▶ **Quoted passage**:
0

I am trying to implement LDA upon a set of tweets treated as a document. While preprocessing, in the stemming part it shows error as : UnicodeDecodeError: 'ascii' codec can't decode byte 0xe2 in position 0: ordinal not in range(128)

My code is as shown below:

from nltk.tokenize import RegexpTokenizer
from stop_words import get_stop_words
from nltk.stem.porter import PorterStemmer
from gensim import corpora, models
import gensim
import csv
import itertools

tokenizer = RegexpTokenizer(r'\w+')

en_stop = get_stop_words('en')

p_stemmer = PorterStemmer()

reader = csv.reader(open('/home/balki/Documents/Bangalore-13062016.csv', 'rU'), dialect=csv.excel_tab)

your_list = list(reader)
chain=itertools.chain(*your_list)
your_list2=list(chain)

texts = []

for i in your_list2:

    raw = i.lower()
    tokens = tokenizer.tokenize(raw)

    stopped_tokens = [i for i in tokens if not i in en_stop]


    stemmed_tokens = [p_stemmer.stem(i) for i in stopped_tokens]

    print(stemmed_tokens)

Please suggest what should be done.

dantiston
  • 5,161
  • 2
  • 26
  • 30

0 Answers0

▶ **Record list**:
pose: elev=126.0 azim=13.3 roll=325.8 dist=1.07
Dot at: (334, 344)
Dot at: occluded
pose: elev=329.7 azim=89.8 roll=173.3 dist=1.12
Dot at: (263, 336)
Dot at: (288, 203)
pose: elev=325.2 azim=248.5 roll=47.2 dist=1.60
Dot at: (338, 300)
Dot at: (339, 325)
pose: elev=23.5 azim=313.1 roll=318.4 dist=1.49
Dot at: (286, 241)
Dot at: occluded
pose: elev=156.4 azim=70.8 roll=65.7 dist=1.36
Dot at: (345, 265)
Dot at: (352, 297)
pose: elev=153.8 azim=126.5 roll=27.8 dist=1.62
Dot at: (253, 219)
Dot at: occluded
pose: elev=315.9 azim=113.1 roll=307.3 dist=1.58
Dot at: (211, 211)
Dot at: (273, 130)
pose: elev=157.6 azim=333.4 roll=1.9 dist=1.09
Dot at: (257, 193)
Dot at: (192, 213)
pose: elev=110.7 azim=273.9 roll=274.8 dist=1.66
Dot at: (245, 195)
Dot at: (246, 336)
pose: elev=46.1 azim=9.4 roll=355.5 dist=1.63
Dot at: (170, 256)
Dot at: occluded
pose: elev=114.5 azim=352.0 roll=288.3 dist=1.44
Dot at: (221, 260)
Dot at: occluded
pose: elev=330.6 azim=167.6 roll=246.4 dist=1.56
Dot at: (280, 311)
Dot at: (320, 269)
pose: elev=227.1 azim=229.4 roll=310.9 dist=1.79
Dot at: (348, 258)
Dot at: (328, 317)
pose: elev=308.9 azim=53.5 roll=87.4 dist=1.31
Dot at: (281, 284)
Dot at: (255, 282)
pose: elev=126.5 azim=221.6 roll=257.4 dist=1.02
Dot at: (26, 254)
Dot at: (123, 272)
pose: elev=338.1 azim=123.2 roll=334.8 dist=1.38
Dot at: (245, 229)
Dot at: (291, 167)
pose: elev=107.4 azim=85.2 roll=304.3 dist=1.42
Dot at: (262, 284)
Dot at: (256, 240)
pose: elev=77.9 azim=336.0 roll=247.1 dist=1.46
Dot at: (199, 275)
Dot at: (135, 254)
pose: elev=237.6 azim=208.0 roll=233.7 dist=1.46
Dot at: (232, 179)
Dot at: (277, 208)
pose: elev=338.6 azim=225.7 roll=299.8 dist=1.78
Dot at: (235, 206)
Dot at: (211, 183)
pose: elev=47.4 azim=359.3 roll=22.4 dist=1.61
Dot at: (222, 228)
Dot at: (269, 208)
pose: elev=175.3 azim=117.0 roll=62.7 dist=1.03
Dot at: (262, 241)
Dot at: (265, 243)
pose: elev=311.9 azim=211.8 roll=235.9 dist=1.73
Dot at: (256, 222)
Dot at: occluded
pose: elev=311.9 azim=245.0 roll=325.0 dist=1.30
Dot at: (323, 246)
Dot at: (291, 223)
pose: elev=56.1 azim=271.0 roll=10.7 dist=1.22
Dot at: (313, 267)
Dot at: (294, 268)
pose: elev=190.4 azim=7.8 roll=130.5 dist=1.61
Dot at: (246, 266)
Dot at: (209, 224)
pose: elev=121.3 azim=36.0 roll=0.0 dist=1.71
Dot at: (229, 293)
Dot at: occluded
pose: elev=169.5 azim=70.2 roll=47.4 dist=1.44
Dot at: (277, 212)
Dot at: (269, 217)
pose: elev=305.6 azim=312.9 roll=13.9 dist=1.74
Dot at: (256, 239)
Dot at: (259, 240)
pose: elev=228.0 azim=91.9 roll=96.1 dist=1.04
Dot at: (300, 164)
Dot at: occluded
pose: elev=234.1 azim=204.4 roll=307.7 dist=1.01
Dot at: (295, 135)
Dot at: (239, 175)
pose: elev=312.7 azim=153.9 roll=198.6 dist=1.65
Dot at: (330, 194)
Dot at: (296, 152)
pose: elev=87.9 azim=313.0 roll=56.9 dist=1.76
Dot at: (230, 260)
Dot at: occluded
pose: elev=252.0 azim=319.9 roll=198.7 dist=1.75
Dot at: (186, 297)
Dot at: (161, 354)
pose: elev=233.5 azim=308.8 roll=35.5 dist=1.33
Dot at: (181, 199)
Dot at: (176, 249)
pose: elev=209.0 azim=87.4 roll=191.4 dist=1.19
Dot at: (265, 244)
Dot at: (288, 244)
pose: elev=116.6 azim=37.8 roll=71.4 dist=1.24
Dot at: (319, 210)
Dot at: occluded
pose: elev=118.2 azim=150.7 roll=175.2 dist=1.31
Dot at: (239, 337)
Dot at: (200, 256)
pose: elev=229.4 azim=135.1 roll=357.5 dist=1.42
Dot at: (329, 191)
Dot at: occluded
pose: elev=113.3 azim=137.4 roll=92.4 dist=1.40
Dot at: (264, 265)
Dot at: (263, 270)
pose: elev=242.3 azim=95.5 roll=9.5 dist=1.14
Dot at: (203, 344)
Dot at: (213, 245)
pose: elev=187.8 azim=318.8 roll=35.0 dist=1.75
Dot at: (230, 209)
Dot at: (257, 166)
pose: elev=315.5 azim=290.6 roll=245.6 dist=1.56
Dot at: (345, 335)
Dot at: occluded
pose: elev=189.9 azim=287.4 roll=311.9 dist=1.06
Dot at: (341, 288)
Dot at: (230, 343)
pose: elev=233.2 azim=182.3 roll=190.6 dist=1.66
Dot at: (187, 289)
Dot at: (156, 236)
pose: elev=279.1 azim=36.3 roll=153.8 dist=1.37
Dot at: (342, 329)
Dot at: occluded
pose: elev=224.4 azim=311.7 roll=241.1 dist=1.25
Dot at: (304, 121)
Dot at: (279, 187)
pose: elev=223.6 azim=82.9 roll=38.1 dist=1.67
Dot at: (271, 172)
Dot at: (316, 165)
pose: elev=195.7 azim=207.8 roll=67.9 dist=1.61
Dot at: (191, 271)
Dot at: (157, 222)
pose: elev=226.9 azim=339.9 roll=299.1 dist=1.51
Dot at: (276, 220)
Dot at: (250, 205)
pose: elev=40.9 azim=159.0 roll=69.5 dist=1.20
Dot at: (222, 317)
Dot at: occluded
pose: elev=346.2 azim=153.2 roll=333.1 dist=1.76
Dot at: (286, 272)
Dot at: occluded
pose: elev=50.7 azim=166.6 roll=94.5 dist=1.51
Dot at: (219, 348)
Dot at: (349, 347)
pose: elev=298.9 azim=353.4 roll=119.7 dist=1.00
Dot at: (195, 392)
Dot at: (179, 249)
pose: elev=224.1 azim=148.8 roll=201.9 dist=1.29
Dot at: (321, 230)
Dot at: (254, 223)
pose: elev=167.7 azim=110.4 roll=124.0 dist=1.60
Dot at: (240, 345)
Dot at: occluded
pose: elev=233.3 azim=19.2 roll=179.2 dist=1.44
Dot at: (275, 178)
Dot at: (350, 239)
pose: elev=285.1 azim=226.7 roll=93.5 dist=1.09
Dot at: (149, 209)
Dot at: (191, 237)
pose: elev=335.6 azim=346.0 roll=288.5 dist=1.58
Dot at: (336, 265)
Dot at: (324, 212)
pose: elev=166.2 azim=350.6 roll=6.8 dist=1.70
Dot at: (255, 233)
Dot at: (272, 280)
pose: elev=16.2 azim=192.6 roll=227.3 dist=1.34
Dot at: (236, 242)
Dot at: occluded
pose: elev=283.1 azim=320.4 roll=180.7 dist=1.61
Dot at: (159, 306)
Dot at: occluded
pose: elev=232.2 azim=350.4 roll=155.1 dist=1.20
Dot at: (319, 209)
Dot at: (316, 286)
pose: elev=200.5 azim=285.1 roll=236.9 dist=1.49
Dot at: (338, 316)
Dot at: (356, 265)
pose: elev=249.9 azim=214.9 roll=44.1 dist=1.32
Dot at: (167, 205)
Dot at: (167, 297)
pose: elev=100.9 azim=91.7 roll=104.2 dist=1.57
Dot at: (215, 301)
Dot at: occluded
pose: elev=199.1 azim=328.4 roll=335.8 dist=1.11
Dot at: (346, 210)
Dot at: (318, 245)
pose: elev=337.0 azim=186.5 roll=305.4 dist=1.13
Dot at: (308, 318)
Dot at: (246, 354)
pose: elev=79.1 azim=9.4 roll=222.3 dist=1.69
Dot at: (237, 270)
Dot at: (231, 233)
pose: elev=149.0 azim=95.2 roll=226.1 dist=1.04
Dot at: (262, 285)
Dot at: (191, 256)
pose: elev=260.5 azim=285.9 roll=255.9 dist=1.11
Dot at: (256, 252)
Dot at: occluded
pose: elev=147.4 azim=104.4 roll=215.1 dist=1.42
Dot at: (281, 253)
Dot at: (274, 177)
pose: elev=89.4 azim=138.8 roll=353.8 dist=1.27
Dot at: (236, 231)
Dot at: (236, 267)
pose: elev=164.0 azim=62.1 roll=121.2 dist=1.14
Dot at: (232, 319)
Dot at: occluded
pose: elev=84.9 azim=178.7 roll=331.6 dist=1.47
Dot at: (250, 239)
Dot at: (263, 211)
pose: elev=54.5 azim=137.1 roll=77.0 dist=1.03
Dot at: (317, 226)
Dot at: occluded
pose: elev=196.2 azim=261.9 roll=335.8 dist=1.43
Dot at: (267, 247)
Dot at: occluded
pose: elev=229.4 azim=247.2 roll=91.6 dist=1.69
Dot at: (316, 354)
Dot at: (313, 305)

▶ **To do**:
A. In the question about stemming tweets, list each module that the code imports from or imports directly. Count each module once.
B. According to the error message in the question about stemming tweets, which byte could not be decoded, and at what position?

▶ **Task-by-task solutions**:
A. nltk.tokenize, stop_words, nltk.stem.porter, gensim, csv, itertools

B. Byte 0xe2 at position 0.